In BB trials, no positive effect of shooting scores was observed even though there was a significant decrease in average SHR. In other words, it can be said that tremors that are produced during the cardiac cycle (systole-diastole) do not impair fine motor performance and shooting performance. Despite significant decreases in average SHR, finding no change in shooting performance can be accepted as evidence that HR is not an important factor in shooting performance in archery. Studies related to the effect of BBs on shooting performance is limited to pistol shooters, and BBs usage has been found to have a positive influence on pistol shooting performance.15 However, since the upper extremity’s contribution, the amount of active muscles and aiming behaviour dynamics of archery and pistol shooting is different, the influence of cardiac modulation on shooting performance may be different. The control and placebo average SHR values of the present study are lower than that of Robazza et al’s study.37 As a result, the lowering effect of BBs intake on SHR might not be reflected in shooting performance in the present study. In another study that determined the effect of HR on shooting performance in women and men archers, the increase in HR was found not to affect the shooting performance.19 In that study, after 4×3 min of repeated exercise at running velocity of 4 mmol lactate threshold (Onset of blood lactate accumulation (OBLA)), no differences were found between shooting scores at RHR (95.9 bpm) and average HR (166–168 bpm).19 These results indicated that postural tremor that occurs due to high HR is under control in the elite level of archers and has no effect on shooting performance. In that study average HR that was obtained during shooting was about 16–18 bpm higher than the average HR obtained in Robazza et al’s study.37 Thus, it can be said that SHR results obtained in the present study is also acceptable for the real competition setting.

APF and CoP changes

No difference in CoP and APF variables during shots after BBs intake can be accepted as an indicator of no influence of BBs on shooting performance in the present study. In target-based sports like archery, pistol, and rifle shooting, there is a need for high precision, the relationship between aiming time during the aiming phase and body tremor is not clear.
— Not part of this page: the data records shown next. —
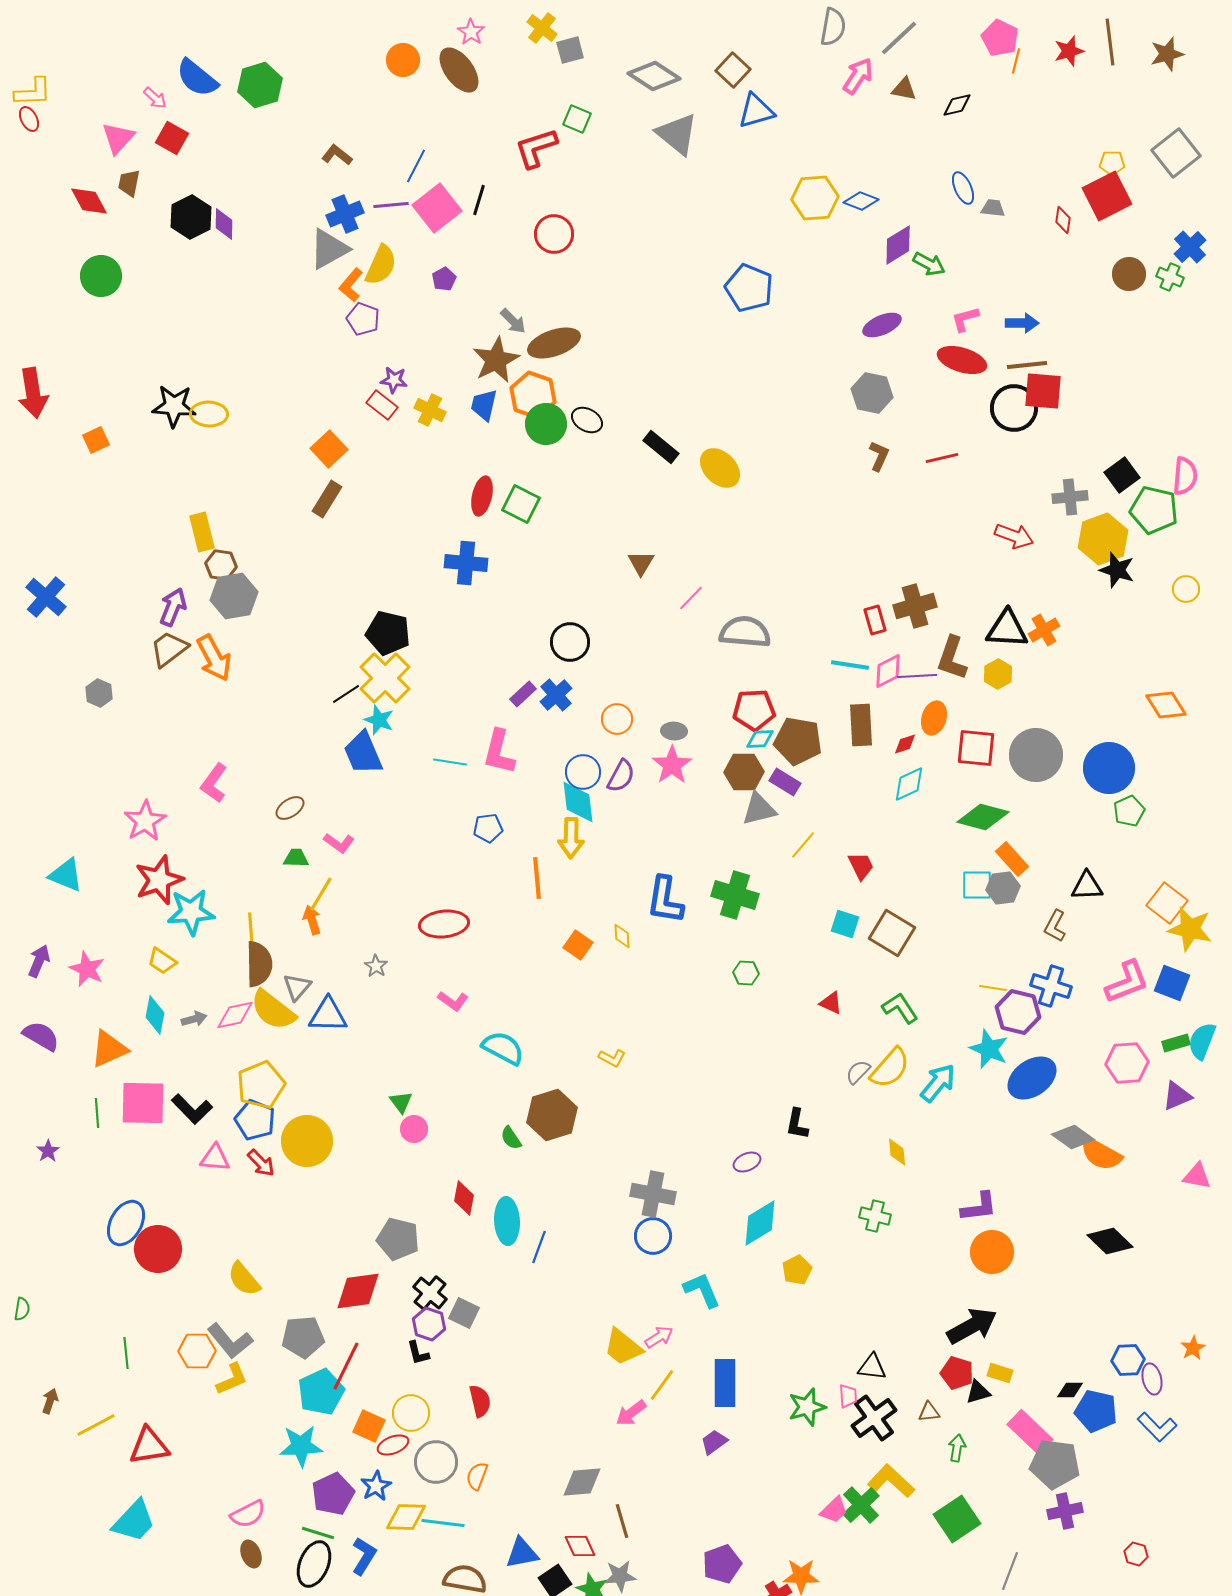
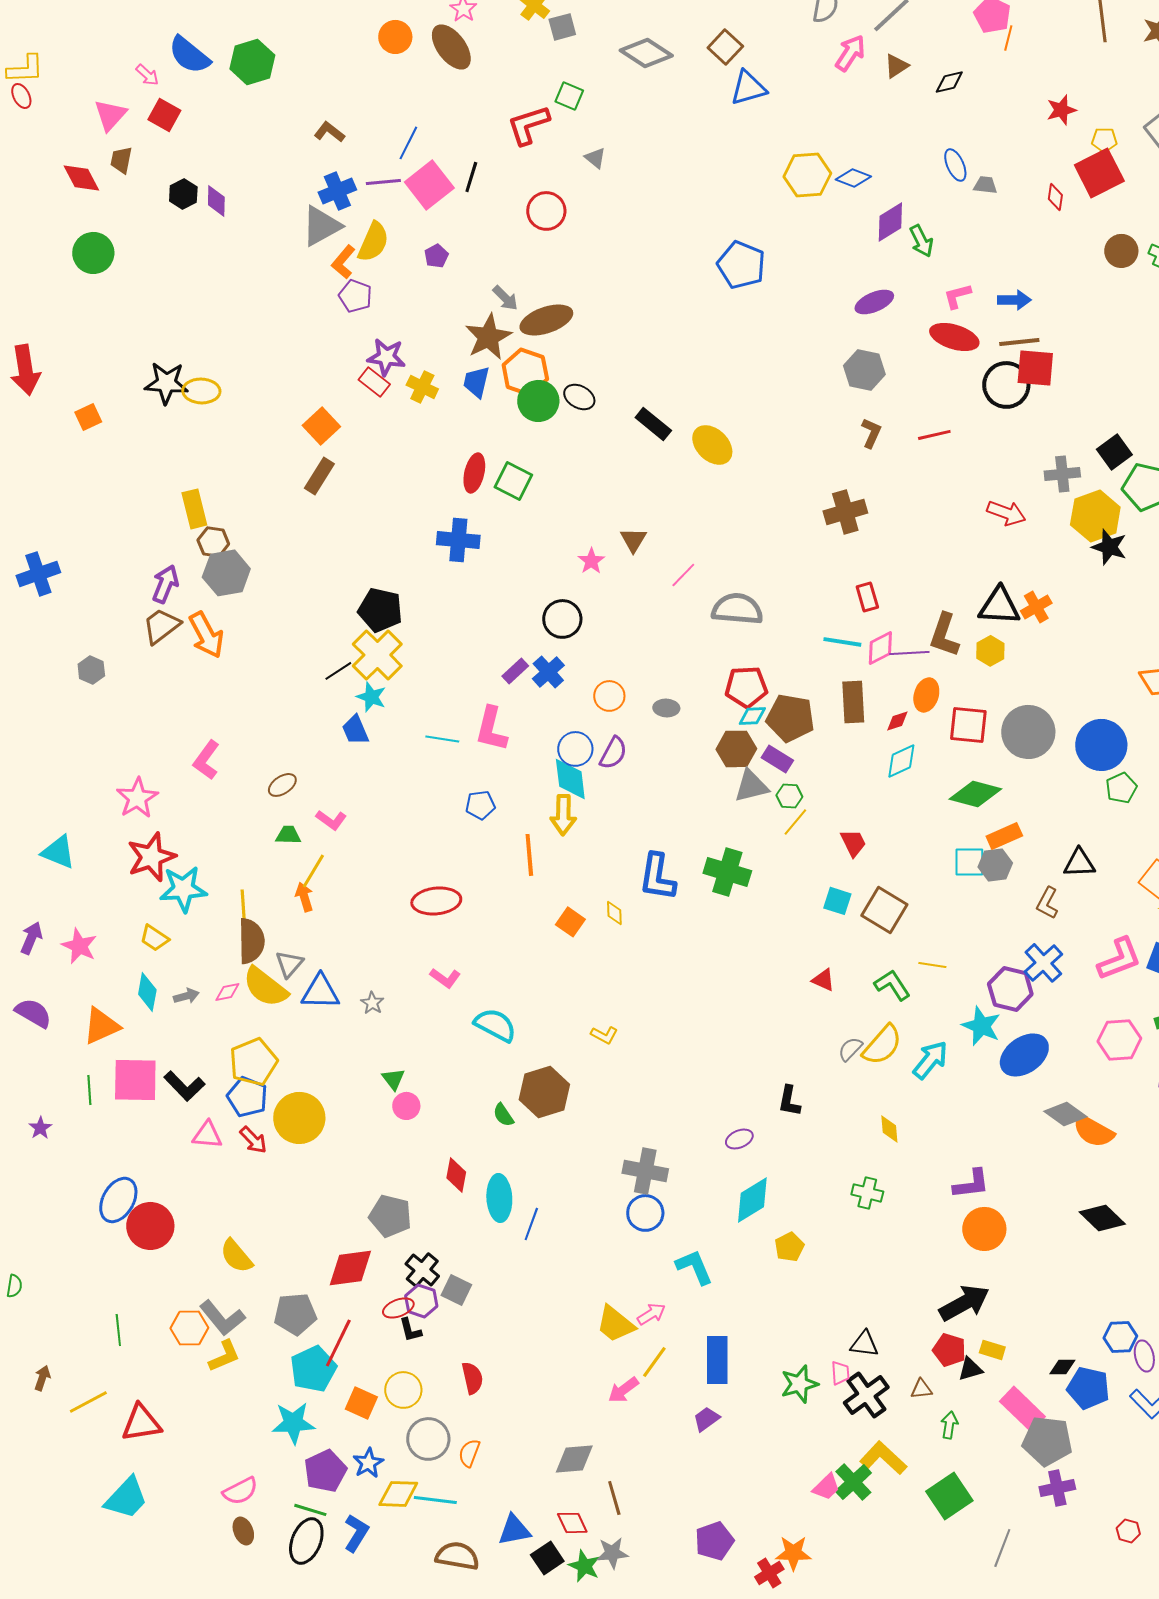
red star: (1069, 51) -> (1061, 110), moved
brown triangle: (904, 89) -> (896, 66), turned -44
gray triangle: (677, 134) -> (595, 158), moved, size x0.5
black hexagon: (191, 217) -> (183, 194), size x0.7
green arrow: (929, 264) -> (921, 241), turned 36
purple star: (394, 380) -> (386, 357), size x1.4
blue cross: (46, 597) -> (38, 574), turned 30
brown cross: (915, 606) -> (845, 512), moved
blue trapezoid: (363, 753) -> (355, 730), size x0.7
pink star: (672, 765) -> (591, 561), moved, size x0.7
orange rectangle: (1012, 859) -> (1004, 836), turned -72
gray star: (376, 966) -> (372, 1003), moved
green hexagon: (746, 973) -> (789, 796), moved
blue cross: (1051, 986) -> (1043, 963), turned 30
yellow line: (993, 988) -> (932, 965), moved
pink diamond: (235, 1015) -> (227, 992), size x0.7
red ellipse: (393, 1445) -> (398, 1308), moved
In some studies with archers, the relationship between body sway and shooting performance was observed.^38–40 In contrast, some other studies did not find such a relationship.41 42 For instance, Keast and Elliot39 reported that as the body sway increased, there was a decrease in shooting quality in elite men and women archers. In the present study, correlation coefficients between APF and shooting scores and CoP and shooting scores were negative. On the other hand, although all correlations were insignificant, this finding indicated that as the aiming time and body sway increased, shooting scores showed a decrease which is similar to the findings of previous studies.38 41 42 Nevertheless, insignificant correlations among APF, CoP and shooting scores in some trials might reflect the fact that shooting quality in archers was not dependent on control of only aiming behaviour and body sway.

Limitations

This study’s main limitation was to conduct the experiments during simulated competition conditions as the archers do not accept carrying any device on their bodies and bows during official matches. Another limitation can be counted on giving single doses of substances. However, even a single dose provided enough physiological effect for both substances (lowered HR). Therefore, the results could rely on current research conditions.